MANILA, Philippines - Listed companies seeking an extension on the December 31 deadline to meet the minimum public ownership requirement of 10% may escape immediate delisting.
But buying and selling their shares will be subject to the 6% capital gains tax, not the half percent stock transaction tax.
Securities and Exchange Commission chairwoman Teresita Herbosa says the Bureau of Internal Revenue will make the tax change on January 1, even if the PSE will give companies six months more to actually delist.
"If they don't meet the minimum then the sale of their shares get subject to the full tax but they are not automatically delisted yet.

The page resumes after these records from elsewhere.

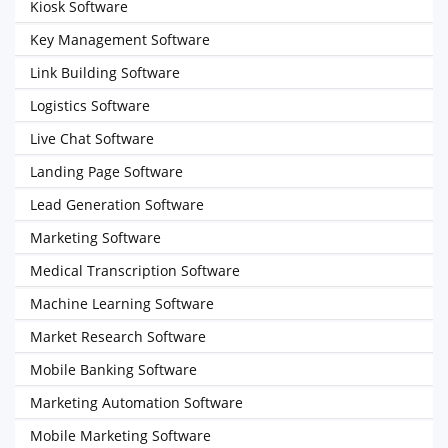
Kiosk Software
Key Management Software
Link Building Software
Logistics Software
Live Chat Software
Landing Page Software
Lead Generation Software
Marketing Software
Medical Transcription Software
Machine Learning Software
Market Research Software
Mobile Banking Software
Marketing Automation Software
Mobile Marketing Software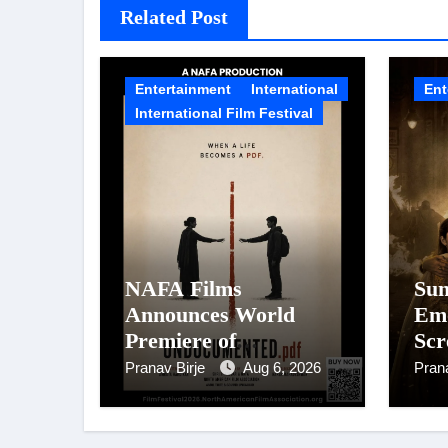
Related Post
Entertainment
International
Ent
International Film Festival
NAFA Films
Sun
Announces World
Emo
Premiere of
Scr
Undocumented.PDF at
194
Pranav Birje
Aug 6, 2026
Pran
NAFA Film Festival
Mot
2026
Was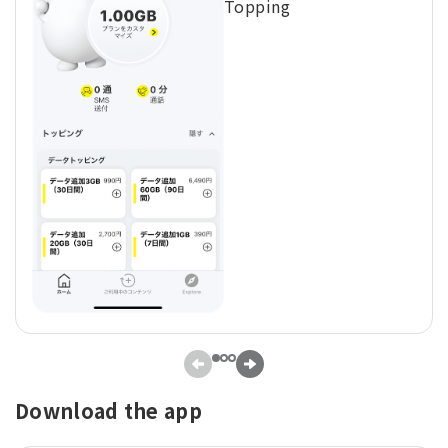
Topping
Download the app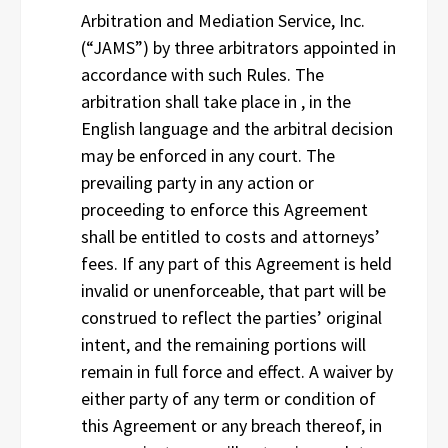
Arbitration and Mediation Service, Inc.
(“JAMS”) by three arbitrators appointed in
accordance with such Rules. The
arbitration shall take place in , in the
English language and the arbitral decision
may be enforced in any court. The
prevailing party in any action or
proceeding to enforce this Agreement
shall be entitled to costs and attorneys’
fees. If any part of this Agreement is held
invalid or unenforceable, that part will be
construed to reflect the parties’ original
intent, and the remaining portions will
remain in full force and effect. A waiver by
either party of any term or condition of
this Agreement or any breach thereof, in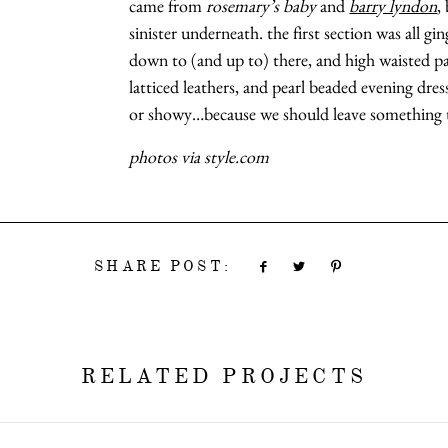
came from
rosemary’s baby
and
barry lyndon
,
sinister underneath. the first section was all g
down to (and up to) there, and high waisted p
latticed leathers, and pearl beaded evening dres
or showy…because we should leave something t
photos via style.com
SHARE POST:
RELATED PROJECTS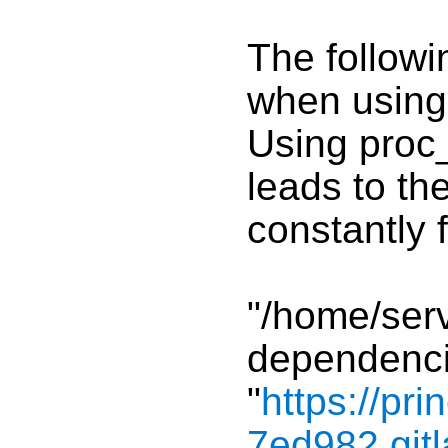
The follow
when using 
Using proc
leads to the
constantly 
"/home/ser
dependenci
"
https://pri
7ed982.gitl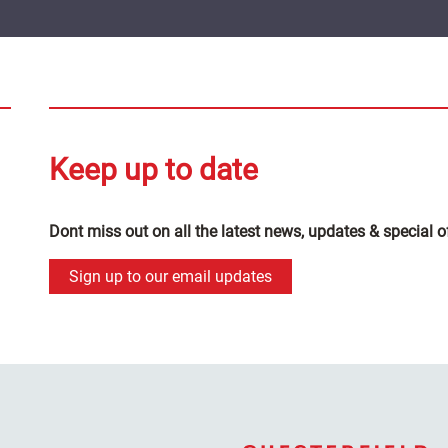
Keep up to date
Dont miss out on all the latest news, updates & special o
Sign up to our email updates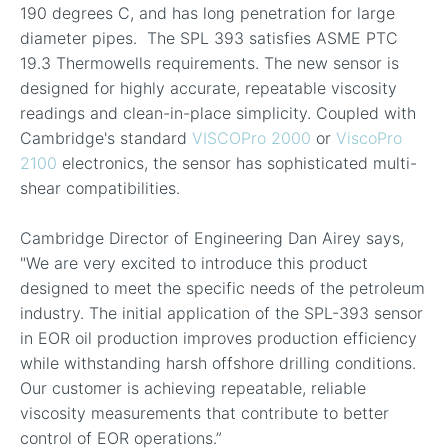
190 degrees C, and has long penetration for large
diameter pipes. The SPL 393 satisfies ASME PTC
19.3 Thermowells requirements. The new sensor is
designed for highly accurate, repeatable viscosity
readings and clean-in-place simplicity. Coupled with
Cambridge's standard
VISCOPro 2000
or
ViscoPro
2100
electronics, the sensor has sophisticated multi-
shear compatibilities.
Cambridge Director of Engineering Dan Airey says,
"We are very excited to introduce this product
designed to meet the specific needs of the petroleum
industry. The initial application of the SPL-393 sensor
in EOR oil production improves production efficiency
while withstanding harsh offshore drilling conditions.
Our customer is achieving repeatable, reliable
viscosity measurements that contribute to better
control of EOR operations.”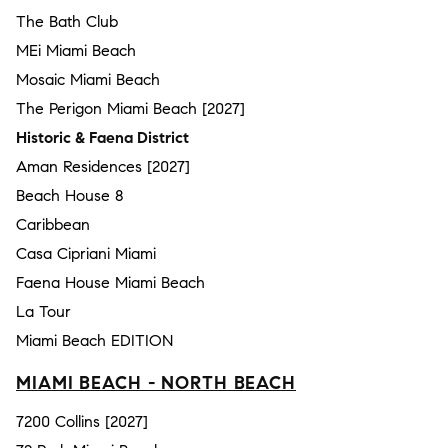
The Bath Club
MEi Miami Beach
Mosaic Miami Beach
The Perigon Miami Beach [2027]
Historic & Faena District
Aman Residences [2027]
Beach House 8
Caribbean
Casa Cipriani Miami
Faena House Miami Beach
La Tour
Miami Beach EDITION
MIAMI BEACH - NORTH BEACH
7200 Collins [2027]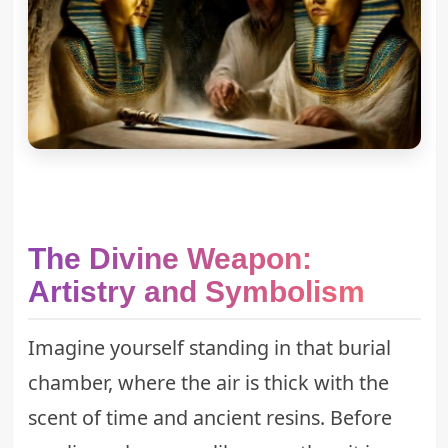
The Divine Weapon:
Artistry and Symbolism
Imagine yourself standing in that burial
chamber, where the air is thick with the
scent of time and ancient resins. Before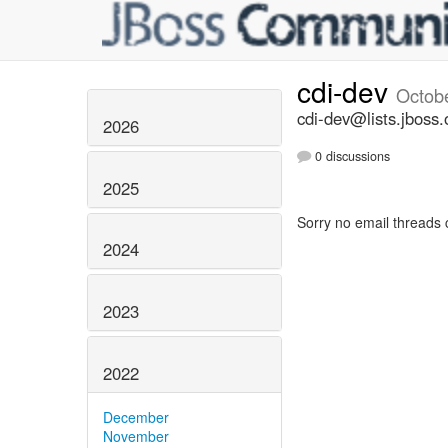
cdi-dev
Octob
cdi-dev@lists.jboss.
2026
0 discussions
2025
Sorry no email threads 
2024
2023
2022
December
November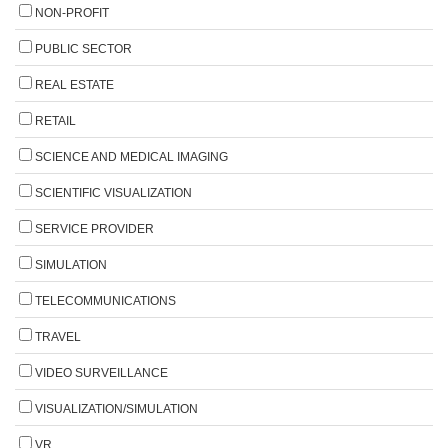
NON-PROFIT
PUBLIC SECTOR
REAL ESTATE
RETAIL
SCIENCE AND MEDICAL IMAGING
SCIENTIFIC VISUALIZATION
SERVICE PROVIDER
SIMULATION
TELECOMMUNICATIONS
TRAVEL
VIDEO SURVEILLANCE
VISUALIZATION/SIMULATION
VR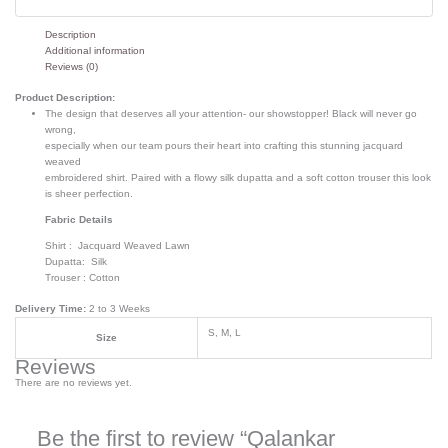
Description
Additional information
Reviews (0)
Product Description:
The design that deserves all your attention- our showstopper! Black will never go
wrong,
especially when our team pours their heart into crafting this stunning jacquard
weaved
embroidered shirt. Paired with a flowy silk dupatta and a soft cotton trouser this look
is sheer perfection.
Fabric Details
Shirt : Jacquard Weaved Lawn
Dupatta: Silk
Trouser : Cotton
Delivery Time:
2 to 3 Weeks
S, M, L
Size
Reviews
There are no reviews yet.
Be the first to review “Qalankar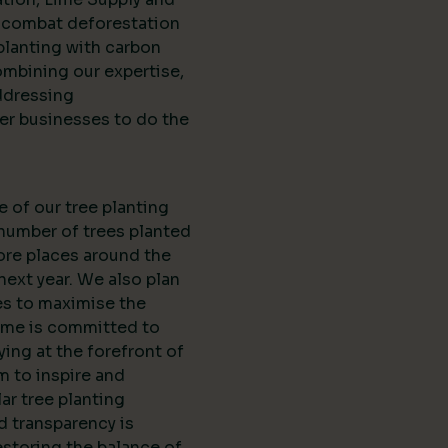
d combat deforestation
planting with carbon
ombining our expertise,
ddressing
er businesses to do the
e of our tree planting
 number of trees planted
ore places around the
next year. We also plan
es to maximise the
Lime is committed to
ing at the forefront of
m to inspire and
r tree planting
nd transparency is
estoring the balance of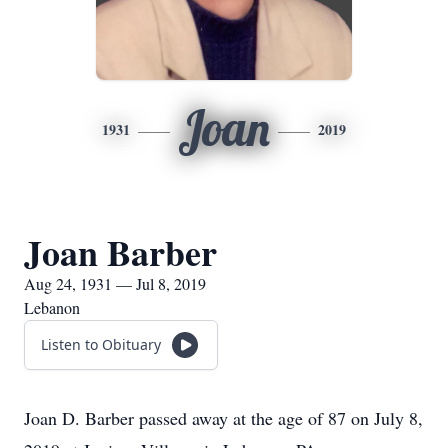
Joan
1931
2019
Joan Barber
Aug 24, 1931 — Jul 8, 2019
Lebanon
Listen to Obituary
Joan D. Barber passed away at the age of 87 on July 8,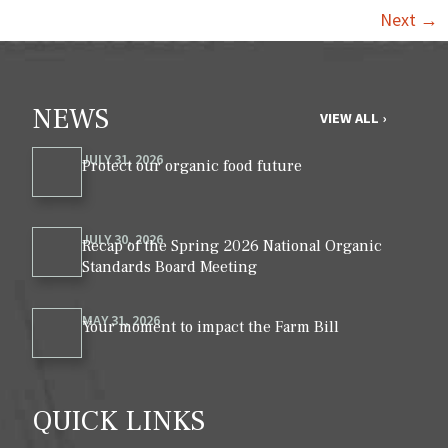
Next
→
NEWS
VIEW ALL ›
JULY 31, 2026
Protect our organic food future
JULY 30, 2026
Recap of the Spring 2026 National Organic
Standards Board Meeting
MAY 31, 2026
Your moment to impact the Farm Bill
QUICK LINKS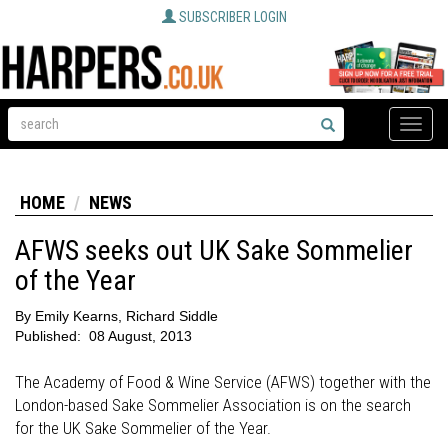
SUBSCRIBER LOGIN
Toggle
naviga
HOME
NEWS
AFWS seeks out UK Sake Sommelier
of the Year
By
Emily Kearns, Richard Siddle
Published:
08 August, 2013
The Academy of Food & Wine Service (AFWS) together with the
London-based Sake Sommelier Association is on the search
for the UK Sake Sommelier of the Year.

I think they go on a suspended status," she said.
The change will hit investors who have made big gains, capital gains, on their shares including or especially founding families and other controlling shareholders who bought their shares at a fraction of what they're now worth.
So for six months, brokers and investors and the PSE will have 2 tax systems - the stock transaction tax for companies with more than 10% public ownership and the capital gains tax for those headed for delisting.
Herbosa says this may be complicated.
"I don't know what kind of status they will have in the meantime, you are paying the full tax and remain listed, your shares will definitely not be subject to the lower stock transaction tax," she said.
Bureau of Internal Revenue commissioner Kim Henares said it won't be difficult, and it's for the stock market's own good.
"The BIR in what we are doing is really pushing the capital market in being more open in widening their public float.
As far as we are concerned, what we are doing in being strict is making sure that the capital market in the Philippines will become as robust and the market will be broad as in other markets," Henares said.
Several companies below the float requirement have said they intend to stay listed, including four San Miguel group companies.
Some have opted to delist, including Eton Properties of Lucio Tan.